Which is unfortunate, because the elephants look amazing. Vandevere’s entertainment complex – Disney has rarely poked fun at itself as much as it does here – is extraordinary. DeVito is impeccably cast as the cheap tyrant circus boss. (Burton regular Keaton, meanwhile, looks uncomfortable in his own skin, as if the two had never worked together before.) CGI Dumbo is one of the most lovable creatures Disney has created in ages. There are lots of little things that the movie nails, but it gets nearly all of the important things wrong.
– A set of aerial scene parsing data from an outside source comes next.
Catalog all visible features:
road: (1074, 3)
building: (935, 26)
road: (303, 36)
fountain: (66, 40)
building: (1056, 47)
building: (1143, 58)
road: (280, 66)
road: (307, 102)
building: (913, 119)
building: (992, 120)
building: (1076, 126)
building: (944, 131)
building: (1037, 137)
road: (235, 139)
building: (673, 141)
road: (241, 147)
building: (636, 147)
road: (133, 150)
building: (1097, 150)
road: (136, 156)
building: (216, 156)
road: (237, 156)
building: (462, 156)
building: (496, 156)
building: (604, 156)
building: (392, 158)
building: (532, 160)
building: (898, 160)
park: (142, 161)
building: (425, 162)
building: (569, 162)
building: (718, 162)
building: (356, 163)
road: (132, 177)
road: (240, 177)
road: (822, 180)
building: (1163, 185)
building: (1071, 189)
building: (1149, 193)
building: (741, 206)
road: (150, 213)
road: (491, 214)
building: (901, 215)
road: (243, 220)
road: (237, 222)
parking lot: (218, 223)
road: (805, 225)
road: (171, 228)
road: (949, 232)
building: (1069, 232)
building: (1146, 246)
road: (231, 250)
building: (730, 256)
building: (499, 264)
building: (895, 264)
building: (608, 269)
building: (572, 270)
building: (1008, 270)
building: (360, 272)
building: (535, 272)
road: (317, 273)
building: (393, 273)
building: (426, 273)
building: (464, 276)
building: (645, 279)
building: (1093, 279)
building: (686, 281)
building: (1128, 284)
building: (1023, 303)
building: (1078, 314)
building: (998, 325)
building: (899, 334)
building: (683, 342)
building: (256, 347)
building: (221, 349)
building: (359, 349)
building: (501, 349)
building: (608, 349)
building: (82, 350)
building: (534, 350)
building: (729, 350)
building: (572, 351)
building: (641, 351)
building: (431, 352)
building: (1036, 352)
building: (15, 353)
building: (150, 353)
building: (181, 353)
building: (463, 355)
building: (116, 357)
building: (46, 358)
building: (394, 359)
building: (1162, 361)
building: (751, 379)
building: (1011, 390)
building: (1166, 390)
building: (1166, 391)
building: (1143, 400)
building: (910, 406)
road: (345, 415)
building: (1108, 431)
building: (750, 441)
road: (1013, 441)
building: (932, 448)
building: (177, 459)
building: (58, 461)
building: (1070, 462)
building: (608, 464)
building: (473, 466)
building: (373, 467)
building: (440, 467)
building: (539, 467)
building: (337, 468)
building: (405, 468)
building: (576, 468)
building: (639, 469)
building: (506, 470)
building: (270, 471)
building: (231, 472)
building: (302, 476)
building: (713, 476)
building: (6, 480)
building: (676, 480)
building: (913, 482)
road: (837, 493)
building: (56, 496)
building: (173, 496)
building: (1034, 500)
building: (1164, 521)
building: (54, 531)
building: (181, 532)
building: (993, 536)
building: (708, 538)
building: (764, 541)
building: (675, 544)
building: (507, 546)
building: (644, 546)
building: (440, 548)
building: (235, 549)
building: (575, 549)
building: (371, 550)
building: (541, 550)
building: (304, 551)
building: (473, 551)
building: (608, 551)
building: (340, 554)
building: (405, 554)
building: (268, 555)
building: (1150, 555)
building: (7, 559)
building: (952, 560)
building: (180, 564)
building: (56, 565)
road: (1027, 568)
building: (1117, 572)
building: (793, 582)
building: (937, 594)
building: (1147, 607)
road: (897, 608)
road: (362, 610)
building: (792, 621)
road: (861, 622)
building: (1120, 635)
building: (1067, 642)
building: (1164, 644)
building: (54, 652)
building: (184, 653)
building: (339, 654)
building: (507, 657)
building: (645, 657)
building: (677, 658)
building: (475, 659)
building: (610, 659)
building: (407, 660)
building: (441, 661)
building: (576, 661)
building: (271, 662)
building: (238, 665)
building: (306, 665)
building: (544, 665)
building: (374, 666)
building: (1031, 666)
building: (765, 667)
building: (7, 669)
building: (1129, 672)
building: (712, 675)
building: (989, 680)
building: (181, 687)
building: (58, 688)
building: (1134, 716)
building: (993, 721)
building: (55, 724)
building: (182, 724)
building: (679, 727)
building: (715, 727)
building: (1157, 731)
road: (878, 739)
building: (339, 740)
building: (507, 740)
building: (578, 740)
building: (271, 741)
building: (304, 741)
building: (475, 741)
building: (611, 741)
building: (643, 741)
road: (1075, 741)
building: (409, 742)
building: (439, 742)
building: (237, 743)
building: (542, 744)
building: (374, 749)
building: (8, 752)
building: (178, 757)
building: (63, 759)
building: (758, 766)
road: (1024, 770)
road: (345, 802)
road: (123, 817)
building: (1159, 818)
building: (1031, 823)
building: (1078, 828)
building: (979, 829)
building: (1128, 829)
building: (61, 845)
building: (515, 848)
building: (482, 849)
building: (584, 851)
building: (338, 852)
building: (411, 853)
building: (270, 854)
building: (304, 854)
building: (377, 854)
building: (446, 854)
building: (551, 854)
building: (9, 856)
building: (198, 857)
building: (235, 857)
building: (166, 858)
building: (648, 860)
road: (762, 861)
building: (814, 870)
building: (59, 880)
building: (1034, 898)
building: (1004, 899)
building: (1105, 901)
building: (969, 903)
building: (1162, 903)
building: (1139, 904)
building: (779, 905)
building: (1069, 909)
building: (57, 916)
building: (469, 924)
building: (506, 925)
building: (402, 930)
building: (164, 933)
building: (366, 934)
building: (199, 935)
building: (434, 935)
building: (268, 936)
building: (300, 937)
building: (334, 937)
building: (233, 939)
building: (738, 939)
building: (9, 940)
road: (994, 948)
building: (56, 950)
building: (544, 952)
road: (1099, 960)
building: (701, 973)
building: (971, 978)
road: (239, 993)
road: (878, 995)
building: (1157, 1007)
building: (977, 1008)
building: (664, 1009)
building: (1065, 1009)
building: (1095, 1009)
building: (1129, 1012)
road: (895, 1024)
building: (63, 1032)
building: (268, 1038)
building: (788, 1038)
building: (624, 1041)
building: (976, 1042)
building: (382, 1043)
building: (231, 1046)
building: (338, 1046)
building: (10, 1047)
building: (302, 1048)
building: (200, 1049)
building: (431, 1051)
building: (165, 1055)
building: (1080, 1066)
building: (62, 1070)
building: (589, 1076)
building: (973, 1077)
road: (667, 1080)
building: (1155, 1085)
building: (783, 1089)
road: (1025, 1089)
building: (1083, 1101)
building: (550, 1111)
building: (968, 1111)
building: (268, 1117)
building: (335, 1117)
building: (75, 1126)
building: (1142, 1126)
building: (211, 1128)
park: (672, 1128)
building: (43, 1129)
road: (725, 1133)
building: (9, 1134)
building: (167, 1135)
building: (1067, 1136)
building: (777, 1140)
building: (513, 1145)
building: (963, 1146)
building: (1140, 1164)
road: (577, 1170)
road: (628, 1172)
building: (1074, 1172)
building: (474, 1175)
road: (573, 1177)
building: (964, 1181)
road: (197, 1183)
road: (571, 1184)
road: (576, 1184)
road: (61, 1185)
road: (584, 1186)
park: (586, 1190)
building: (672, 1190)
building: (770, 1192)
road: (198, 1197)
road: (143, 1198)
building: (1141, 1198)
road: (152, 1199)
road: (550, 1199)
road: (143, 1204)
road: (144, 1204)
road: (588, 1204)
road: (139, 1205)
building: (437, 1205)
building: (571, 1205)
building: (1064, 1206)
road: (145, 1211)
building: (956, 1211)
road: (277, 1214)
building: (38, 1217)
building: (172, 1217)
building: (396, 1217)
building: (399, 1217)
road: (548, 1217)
Which brings us to “Dumbo” screenwriter Ehren Kruger. Kruger has written some great scripts. Okay, he wrote “The Ring” and “Arlington Road,” which were quite good, but he also wrote three “Transformers” scripts, “Reindeer Games,” “Blood and Chocolate,” and “The Brothers Grimm,” the last of which would have ranked as my worst movie of the Aughts had it not been for “Hostel.” How he was chosen to write this one is a mystery. There is nothing in his body of work that suggests that he would know anything about writing a story about the bond between a mother and her child, and there still isn’t.
Lastly, and this is the most frustrating part, Dumbo, a baby elephant who can’t possibly be older than three to six months by film’s end – if that – seems to understand everything humans say to him. Humans, who are speaking English, not Elephant. Dumbo just understands them, because the story needs him to understand them. It’s a ridiculous thing to ask, and yet the story asks it of him again and again.
“Dumbo” isn’t cause for Disney to shut down production on the live action revival movement, but this might be a good time to pump the brakes. They need to recognize that some of these older animated films lend themselves to modern-day adaptations better than others. Dumbo himself is pure of heart, but everything else about the original is cruel, inhumane, and deserves to be left behind. And yet, they’ll probably make their money back on Dumbo merchandising alone. Sigh.